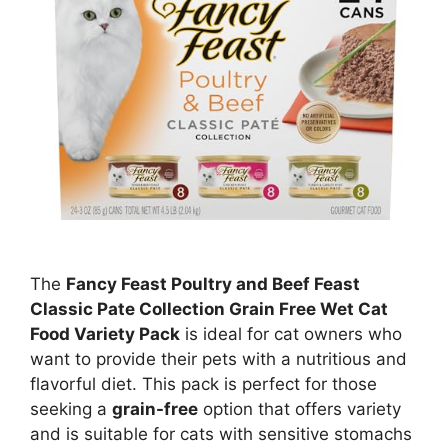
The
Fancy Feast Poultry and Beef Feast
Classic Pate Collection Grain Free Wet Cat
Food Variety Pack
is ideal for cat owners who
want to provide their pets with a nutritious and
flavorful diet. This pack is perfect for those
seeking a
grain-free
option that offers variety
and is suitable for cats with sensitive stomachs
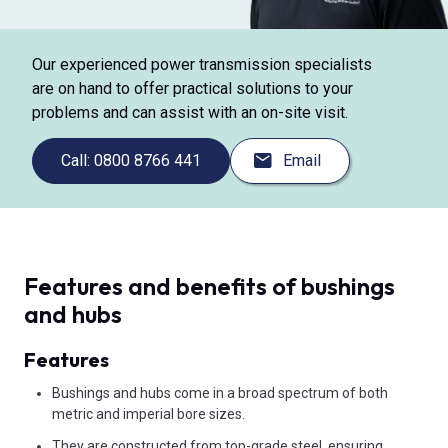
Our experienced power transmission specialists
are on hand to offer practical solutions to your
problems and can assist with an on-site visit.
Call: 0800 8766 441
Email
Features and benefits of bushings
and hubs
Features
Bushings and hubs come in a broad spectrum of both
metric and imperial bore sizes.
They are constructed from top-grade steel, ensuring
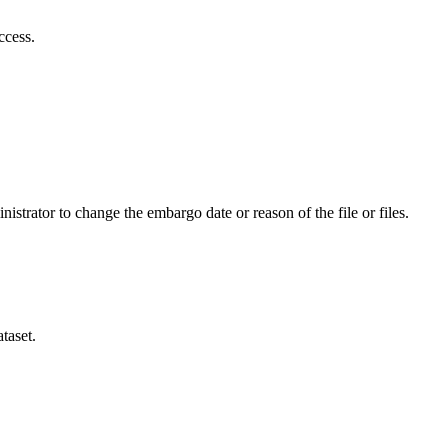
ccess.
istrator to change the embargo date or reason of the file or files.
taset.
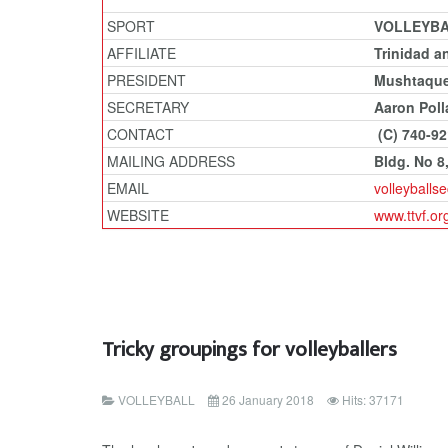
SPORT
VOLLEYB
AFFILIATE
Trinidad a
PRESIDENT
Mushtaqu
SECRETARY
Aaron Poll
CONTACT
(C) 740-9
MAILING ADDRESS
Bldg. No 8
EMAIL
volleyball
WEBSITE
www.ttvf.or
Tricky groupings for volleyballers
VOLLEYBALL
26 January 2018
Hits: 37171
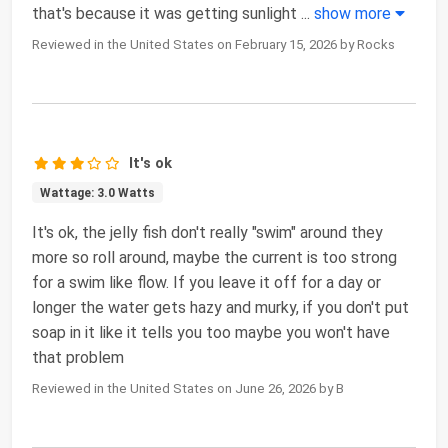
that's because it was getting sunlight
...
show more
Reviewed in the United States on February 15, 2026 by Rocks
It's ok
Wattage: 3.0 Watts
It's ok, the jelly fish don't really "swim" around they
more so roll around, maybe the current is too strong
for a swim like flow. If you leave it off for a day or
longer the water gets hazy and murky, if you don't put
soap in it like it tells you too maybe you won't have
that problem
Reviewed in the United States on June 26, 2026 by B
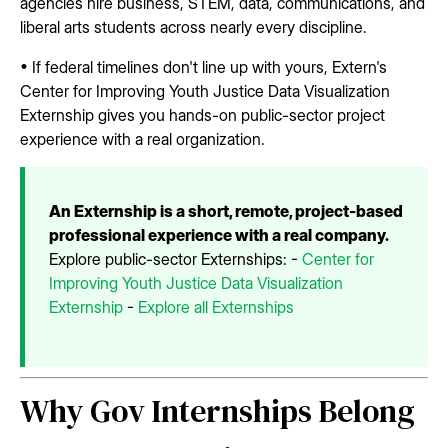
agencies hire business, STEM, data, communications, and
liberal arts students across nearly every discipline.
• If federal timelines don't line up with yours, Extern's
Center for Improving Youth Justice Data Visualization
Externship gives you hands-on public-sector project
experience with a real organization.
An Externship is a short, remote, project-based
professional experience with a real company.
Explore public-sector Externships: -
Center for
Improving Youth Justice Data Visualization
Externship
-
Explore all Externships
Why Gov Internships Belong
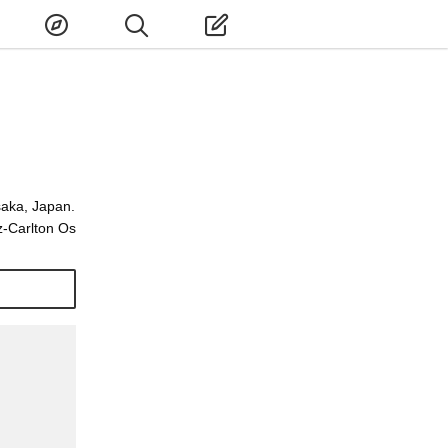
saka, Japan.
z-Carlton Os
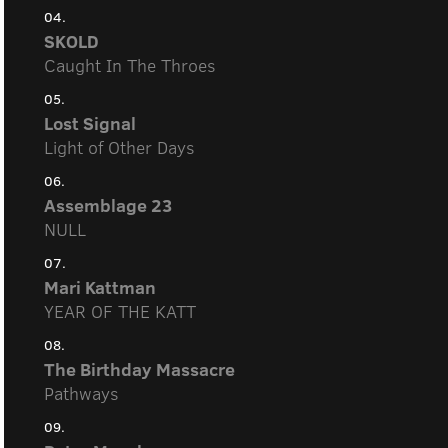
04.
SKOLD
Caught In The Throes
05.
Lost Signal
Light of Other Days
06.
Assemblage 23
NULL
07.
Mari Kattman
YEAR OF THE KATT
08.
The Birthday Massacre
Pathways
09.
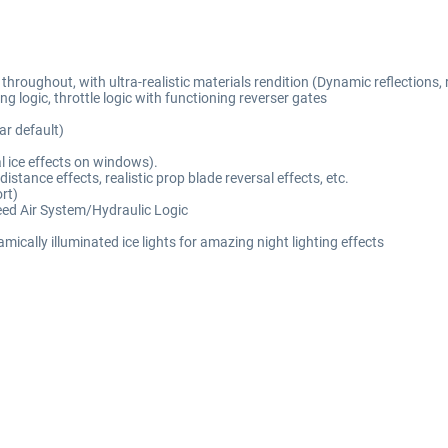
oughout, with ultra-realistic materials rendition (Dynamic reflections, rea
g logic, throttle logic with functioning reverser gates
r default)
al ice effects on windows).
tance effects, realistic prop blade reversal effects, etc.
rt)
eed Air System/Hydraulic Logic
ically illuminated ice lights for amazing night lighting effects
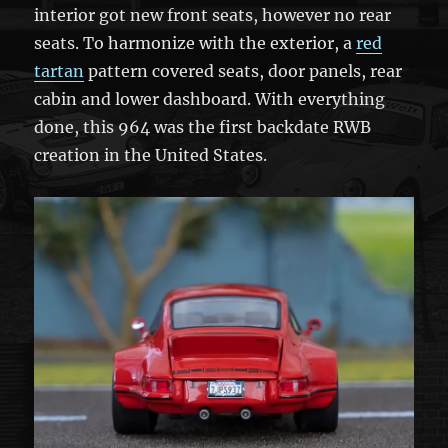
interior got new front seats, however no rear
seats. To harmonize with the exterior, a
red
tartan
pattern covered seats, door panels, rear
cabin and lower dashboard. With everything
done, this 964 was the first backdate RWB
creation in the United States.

* * *

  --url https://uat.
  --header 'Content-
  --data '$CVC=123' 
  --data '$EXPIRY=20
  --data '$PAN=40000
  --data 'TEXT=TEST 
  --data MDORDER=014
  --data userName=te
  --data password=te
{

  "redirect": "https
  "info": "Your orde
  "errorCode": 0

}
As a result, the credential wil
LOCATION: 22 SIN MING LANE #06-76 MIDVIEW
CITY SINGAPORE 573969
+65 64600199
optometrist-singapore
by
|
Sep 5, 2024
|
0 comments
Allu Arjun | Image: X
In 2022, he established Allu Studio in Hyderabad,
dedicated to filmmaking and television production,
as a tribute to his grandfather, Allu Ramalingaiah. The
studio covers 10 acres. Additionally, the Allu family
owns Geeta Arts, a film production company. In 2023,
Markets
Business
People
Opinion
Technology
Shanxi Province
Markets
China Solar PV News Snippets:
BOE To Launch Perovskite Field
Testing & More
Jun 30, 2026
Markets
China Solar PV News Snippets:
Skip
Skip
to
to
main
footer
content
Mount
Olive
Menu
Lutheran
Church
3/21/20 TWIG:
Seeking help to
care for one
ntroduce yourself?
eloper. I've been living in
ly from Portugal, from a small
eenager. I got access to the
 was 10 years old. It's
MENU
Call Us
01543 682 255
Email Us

Written task: Provide the count of lines above containing "project", without any added words.

Worked solution: 2